Jacob G-W comments on Deep Causal Transcoding: A Framework for Mechanistically Eliciting Latent Behaviors in Language Models

Jacob G-W Dec 4, 2024, 1:26 AM
5 points
0
Nice work! A few questions:
I’m curious if you have found any multiplicity in the output directions (what you denote as ${\to u}_{l}^{*}$ ), or if the multiplicity is only in the input directions. I would predict that there would be some multiplicity in output directions, but much less than the multiplicity in input directions for the corresponding concept.
Relatedly, how do you think about output directions in general? Do you think they are just upweighting/downweighting tokens? I’d imagine that their level of abstraction depends on how far from the end of the network the output layer is, which will ultimately end up determining out much of their effect is directly on the unembed v.s. indirectly through other layers.

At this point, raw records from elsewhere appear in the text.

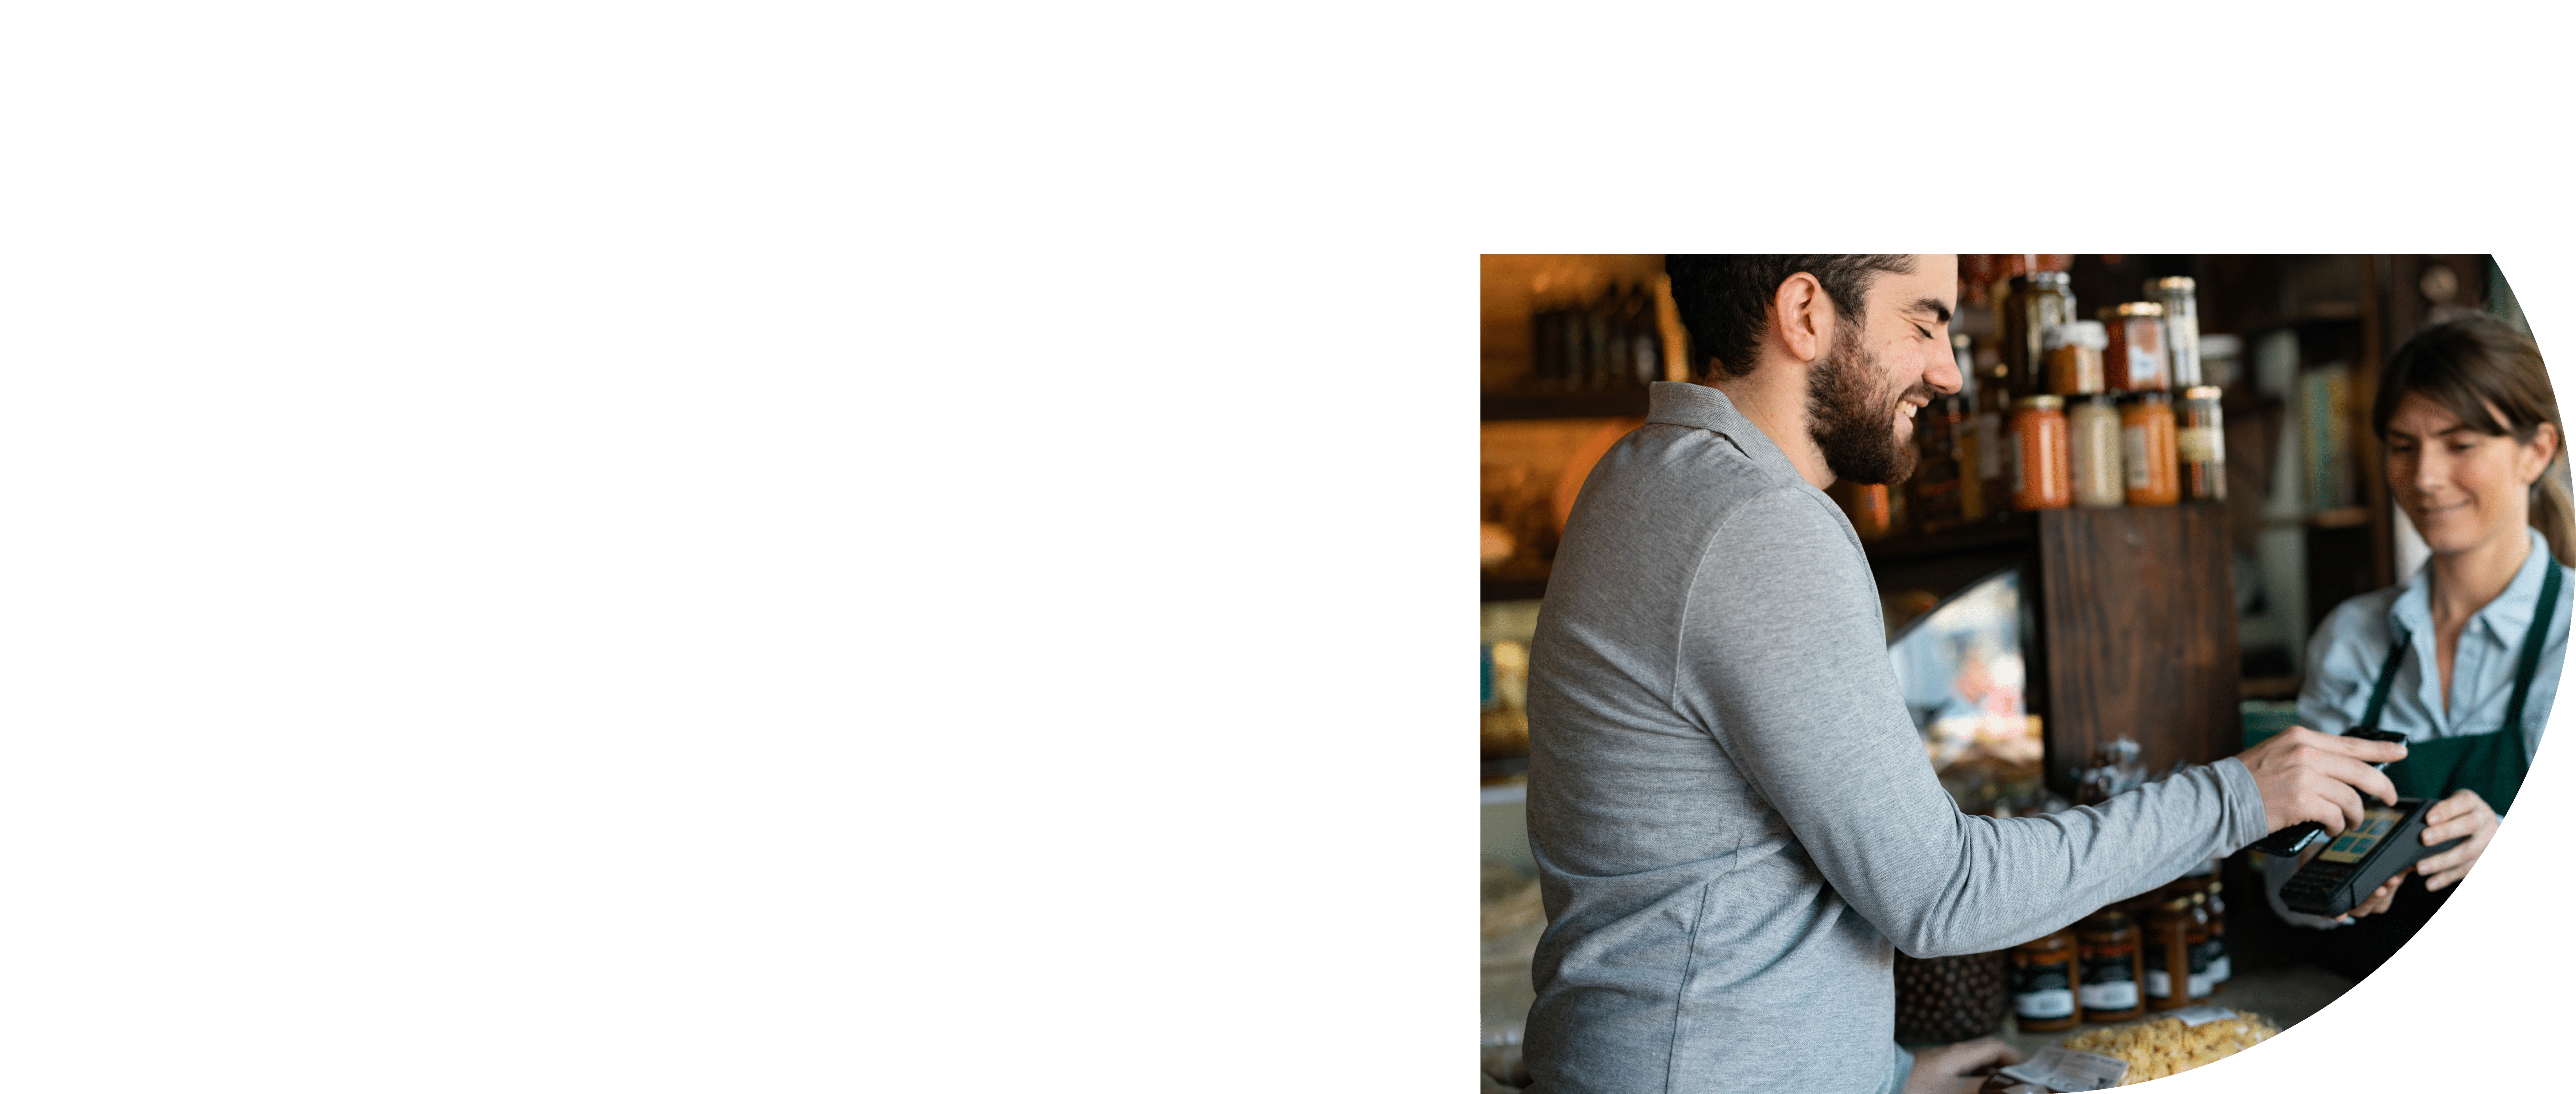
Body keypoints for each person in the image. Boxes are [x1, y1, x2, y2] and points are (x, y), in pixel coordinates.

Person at [1522, 254, 2407, 1094]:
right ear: (1804, 316)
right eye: (1923, 323)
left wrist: (1887, 1073)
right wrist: (2239, 798)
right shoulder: (1761, 521)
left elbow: (1714, 880)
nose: (1949, 372)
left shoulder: (1641, 474)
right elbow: (1942, 892)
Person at [2265, 314, 2568, 978]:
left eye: (2460, 444)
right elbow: (2286, 871)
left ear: (2537, 451)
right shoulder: (2350, 639)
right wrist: (2330, 885)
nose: (2426, 477)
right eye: (2403, 446)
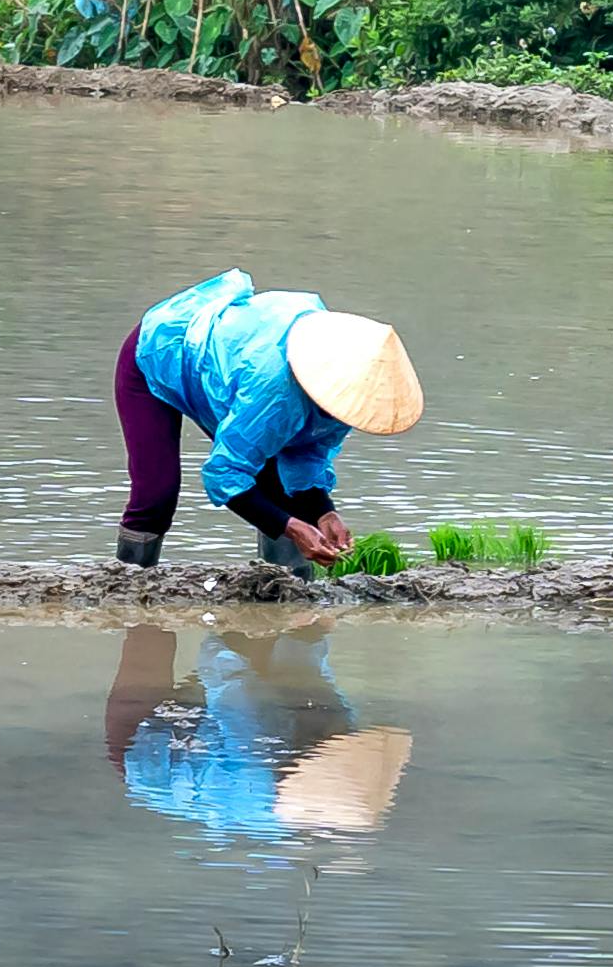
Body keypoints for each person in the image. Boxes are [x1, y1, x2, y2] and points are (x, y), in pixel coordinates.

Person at [115, 269, 423, 570]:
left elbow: (306, 459)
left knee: (281, 490)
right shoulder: (274, 389)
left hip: (227, 369)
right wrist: (291, 527)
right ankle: (126, 583)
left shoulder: (347, 398)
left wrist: (325, 513)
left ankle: (288, 589)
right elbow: (224, 474)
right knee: (158, 493)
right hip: (160, 350)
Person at [107, 618, 413, 842]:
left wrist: (236, 621)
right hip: (211, 732)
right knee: (271, 646)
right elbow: (306, 670)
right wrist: (312, 626)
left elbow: (223, 670)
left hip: (141, 752)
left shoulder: (256, 763)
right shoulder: (340, 732)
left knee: (149, 630)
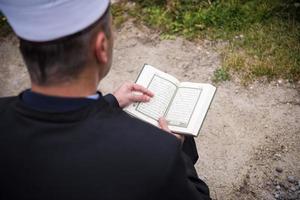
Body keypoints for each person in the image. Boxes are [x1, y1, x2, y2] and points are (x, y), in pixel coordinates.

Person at [0, 0, 211, 199]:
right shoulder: (155, 151)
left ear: (24, 49)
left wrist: (110, 102)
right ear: (101, 48)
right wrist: (176, 154)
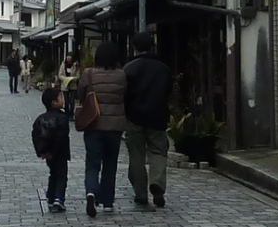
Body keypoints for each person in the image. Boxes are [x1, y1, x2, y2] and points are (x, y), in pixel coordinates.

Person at [76, 40, 127, 216]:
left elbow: (80, 94)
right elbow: (125, 95)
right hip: (115, 126)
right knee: (110, 163)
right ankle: (107, 202)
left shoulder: (88, 74)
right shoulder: (122, 75)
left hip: (93, 124)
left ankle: (91, 192)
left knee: (92, 163)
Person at [123, 31, 173, 209]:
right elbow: (168, 92)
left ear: (135, 48)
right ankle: (157, 184)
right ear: (152, 46)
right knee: (159, 151)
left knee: (136, 155)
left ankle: (140, 193)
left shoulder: (128, 68)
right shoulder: (163, 68)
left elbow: (124, 94)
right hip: (158, 117)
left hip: (134, 117)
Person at [32, 87, 71, 211]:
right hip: (60, 152)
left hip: (47, 152)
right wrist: (54, 151)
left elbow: (35, 136)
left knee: (53, 174)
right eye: (60, 97)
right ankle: (59, 198)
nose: (62, 99)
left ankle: (50, 197)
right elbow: (61, 137)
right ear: (54, 102)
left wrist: (41, 152)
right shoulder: (62, 118)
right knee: (61, 175)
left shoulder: (40, 119)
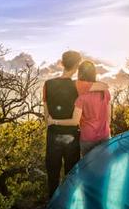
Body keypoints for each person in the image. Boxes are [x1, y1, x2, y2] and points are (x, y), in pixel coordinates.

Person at [43, 51, 108, 198]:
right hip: (72, 135)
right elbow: (104, 86)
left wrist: (53, 121)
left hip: (53, 135)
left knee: (52, 175)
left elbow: (46, 116)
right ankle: (69, 207)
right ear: (77, 65)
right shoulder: (78, 85)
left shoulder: (47, 84)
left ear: (61, 63)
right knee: (71, 174)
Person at [48, 60, 111, 157]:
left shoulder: (81, 97)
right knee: (105, 165)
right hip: (105, 135)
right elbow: (108, 117)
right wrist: (104, 129)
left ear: (80, 74)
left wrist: (54, 121)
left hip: (88, 138)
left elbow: (74, 121)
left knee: (89, 168)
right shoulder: (105, 92)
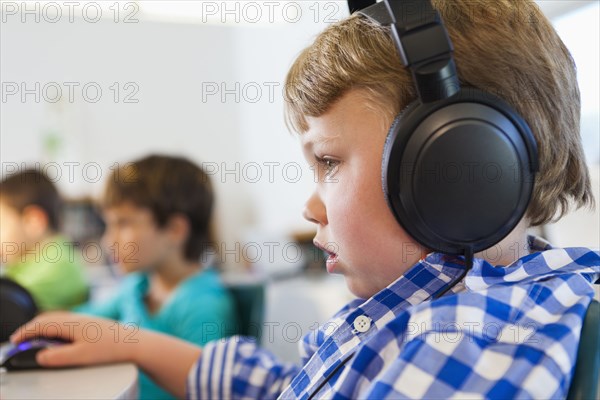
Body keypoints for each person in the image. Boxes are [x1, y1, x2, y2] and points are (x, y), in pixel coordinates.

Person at [11, 1, 600, 399]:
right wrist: (134, 343)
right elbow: (290, 386)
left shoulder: (469, 338)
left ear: (457, 172)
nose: (309, 207)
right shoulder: (418, 311)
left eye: (329, 163)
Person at [73, 155, 236, 400]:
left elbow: (208, 388)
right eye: (109, 225)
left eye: (124, 223)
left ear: (175, 230)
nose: (109, 240)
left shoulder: (203, 305)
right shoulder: (138, 286)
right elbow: (80, 322)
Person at [0, 169, 88, 311]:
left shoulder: (58, 267)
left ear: (34, 222)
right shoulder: (26, 261)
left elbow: (8, 301)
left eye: (1, 224)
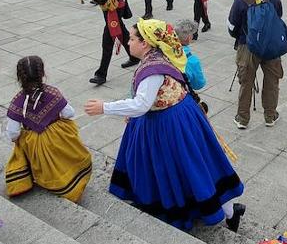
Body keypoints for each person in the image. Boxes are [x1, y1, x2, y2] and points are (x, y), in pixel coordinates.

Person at [84, 20, 246, 232]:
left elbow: (141, 104)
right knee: (198, 164)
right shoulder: (157, 57)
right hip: (178, 117)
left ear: (146, 44)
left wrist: (105, 107)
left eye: (132, 38)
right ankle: (229, 211)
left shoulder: (153, 70)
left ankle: (222, 211)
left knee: (189, 166)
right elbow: (142, 99)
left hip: (170, 123)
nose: (128, 42)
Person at [3, 56, 92, 201]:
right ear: (42, 73)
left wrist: (21, 139)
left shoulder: (17, 101)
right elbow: (69, 113)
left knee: (24, 145)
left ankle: (46, 178)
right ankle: (73, 178)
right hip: (59, 135)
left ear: (20, 77)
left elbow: (13, 132)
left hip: (35, 141)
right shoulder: (53, 93)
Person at [227, 0, 284, 129]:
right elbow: (279, 16)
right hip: (271, 46)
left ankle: (242, 118)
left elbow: (231, 26)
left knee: (246, 83)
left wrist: (240, 36)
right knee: (272, 81)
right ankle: (270, 115)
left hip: (248, 46)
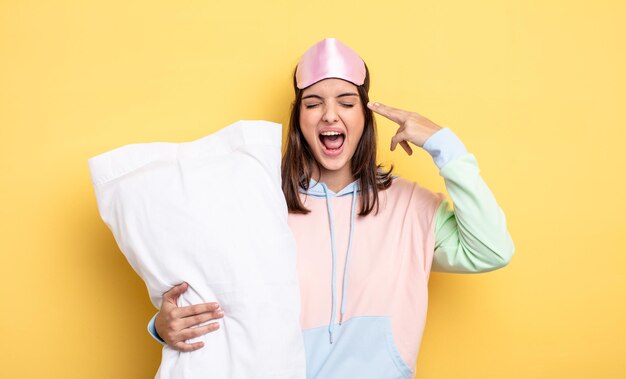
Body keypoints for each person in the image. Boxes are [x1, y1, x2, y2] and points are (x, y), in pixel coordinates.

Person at [147, 38, 514, 378]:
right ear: (298, 118)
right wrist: (162, 327)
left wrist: (442, 144)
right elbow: (218, 295)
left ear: (364, 116)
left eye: (346, 102)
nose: (329, 115)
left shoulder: (410, 208)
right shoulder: (262, 204)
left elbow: (492, 249)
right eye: (313, 103)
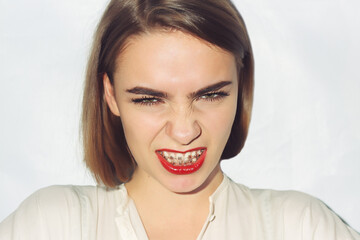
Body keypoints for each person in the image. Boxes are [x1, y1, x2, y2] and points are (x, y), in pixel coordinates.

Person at [0, 0, 359, 239]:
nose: (185, 130)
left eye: (210, 95)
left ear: (241, 86)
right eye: (149, 99)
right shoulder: (52, 225)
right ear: (110, 94)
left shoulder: (299, 228)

- Andrew Mack Dec 7, 2024, 1:10 AM
  2 points
  0
  Parent
  Regarding your first question (multiplicity of $u_{ℓ}$ ‘s, as compared with $v_{ℓ}$ ’s) - I would say that a priori my intuition matched yours (that there should be less multiplicity in output directions), but that the empirical evidence is mixed:
  
  Evidence for less output vs input multiplicity: In initial experiments, I found that orthogonalizing $^U$ led to less stable optimization curves, and to subjectively less interpretable features. This suggests that there is less multiplicity in output directions. (And in fact my suggestion above in algorithms ²⁄₃ is not to orthogonalize $^U$ ).
  
  Evidence for more (or at least the same) output vs input multiplicity: Taking the $^U$ from the same DCT for which I analyzed $^V$ multiplicity, and applying the same metrics for the top $240$ vectors, I get that the average of $| ⟨ {^u}_{ℓ}, {^u}_{ℓ^{'}} ⟩ |$ is $.25$ while the value for the ${^v}_{ℓ}$ ’s was $.36$ , so that on average the output directions are less similar to each other than the input directions (with the caveat that ideally I’d do the comparison over multiple runs and compute some sort of $p$ -value). Similarly, the condition number of $^U$ for that run is $27$ , less than the condition number of $^V$ of $38$ , so that $^U$ looks “less co-linear” than $^V$ .
  
  As for how to think about output directions, my guess is that at layer $t = 20$ in a $30$ -layer model, these features are not just upweighting/downweighting tokens but are doing something more abstract. I don’t have any hard empirical evidence for this though.